Heinz Cibulka   fotografische arbeiten / photographic works interdizipinäre arbeiten / interdisciplinary work digitale bildcollagen / digital collages publikationen / publications texte / texts biografie / biography

... texte | texts

|| menu ||

 


Lucien Kayser

La photographie dans tous ses états

 

in: Heinz Cibulka – Bildgenerationen, 2002



Les cimaises du Tunnel, lieu d’exposition de la Banque et Caisse d’Epargne de l’Etat qui s’étire sur quelque deux à trois cents mètres, seront un espace idoine pour déployer l’oevre photographique multiple et divers de Heinz Cibulka (en septembre et octobre 2002). En effet, plusieurs lectures pourront se chevaucher, les démarches de l’artiste se juxtaposeront, les thèmes ou sujets se succéderont librement et jusqu’aux techniques ne manqueront de suprendre le regard des visiteurs.

On peut lire en premier l’œuvre de Heinz Cibulka dans son dèroulement chronologique, dans sa facon de prendre au long d’une trentaine d’années une ampleur certaine. Et de nombreux prix ont assez vite témoigné de la reconnaissance faite à l’artiste autrichien ; Pour lui, le proverbe qui veut que nul ne soit prophète en son pays n’a guère valu, d’autant moins qu’il s’est fait dès ses premiers travaux le chantre inspiré, dans ses « Bildgedichte », de son environnement direct, de telles régions d’Autriche, autour de Vienne, avant de donner des images tout aussi significatives de tels séjours à l’étranger.

Heinz Cibulka a été très tôt lié à l’actionisme viennois et particulièrement à Hermann Nitsch et son Orgien-Mysterien-Theater. Il en a été un acteur privilégié, est devenu après avec toute une équipe son documentaliste, reporter photographe, mais au bout il y a des photographies qui ont leur autonomie, qui tout en faisant revivre les « Aktionen » ont leur vie propre, savent en tout cas faire passer une émotion, une intensité physique et psychique.

Il y a chez Heinz Cibulka une acuité de la vision qui s’allie heureusement à une poésie de l’esprit.
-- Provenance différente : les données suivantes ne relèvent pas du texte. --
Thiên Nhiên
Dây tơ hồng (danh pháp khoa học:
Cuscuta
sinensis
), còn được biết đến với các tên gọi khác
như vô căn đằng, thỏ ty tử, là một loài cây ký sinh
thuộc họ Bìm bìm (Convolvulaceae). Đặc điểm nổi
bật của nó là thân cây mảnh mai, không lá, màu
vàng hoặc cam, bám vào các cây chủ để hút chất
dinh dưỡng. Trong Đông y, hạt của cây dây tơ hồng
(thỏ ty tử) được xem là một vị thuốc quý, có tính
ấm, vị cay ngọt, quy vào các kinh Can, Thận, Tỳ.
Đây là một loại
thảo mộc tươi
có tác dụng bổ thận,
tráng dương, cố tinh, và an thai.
Voilà pour les qualités du photographie qui se trouvent aujourd’hui, depuis les années quatre-vingt-dix, élargies, voire transcendées dans les travaux numériques, telles compositions qui permettent grâce à l’ordinateur toutes sortes de manipulations, au service d’un acte créateur de plus grande envergure. Et notre artiste brasse et embrasse alors des pans entiers d’histoire, des étendues géographiques, s’aventure dans des pays lointains comme le Mexique ou la Chine.

On voit que l’oevre de Heinz Cibulka invite à d’autres entrées que celle donnée par la chronologie, d’autres points de vue s’avèrent non moins intéressants, plus instructifs. On ira par exemple de l’intime geste du photographe traditionnel (analogique) à l’invention de la démarche numérique, et une même extension se retrouve dans les thèmes, dans les sujets. On s’attardera aux photographies autour de Hermann Nitsch, où l’éventail est large, un arc se tendant de l’Aktion Staedel-Schule, à Francfort, en 1980, au Sechs-Tage-Spiel, Gesamtkunstwerk d’un genre nouveau, à Prinzendorf, en août 1998.

La photographie de Heinz Cibulka, son art, vit de pareil va-et-vient, mouvements alternatifs d’un cœur qui bat. Il y a bien sûr aussi le côté pictural, qui a fait évoquer à Nitsch, le compagnon de route et l’ami de toujours, une parenté brueghélienne. Tournons-nous pour conclure d’un autre côté, musical celui-là, ce qui n’étonnera pas pour cet artiste autrichien. Avec d’une part, la forme plus réduite, lyrique, d’autre part, le développement de la forme, quasi symphonique ; et les noms qui s’imposent aussitôt vont de Schubert à Mahler. Au-delà, Heinz Cibulka a su conjuguer le plus authentique enracinement et un cosmopolitisme de bien belle ouverture.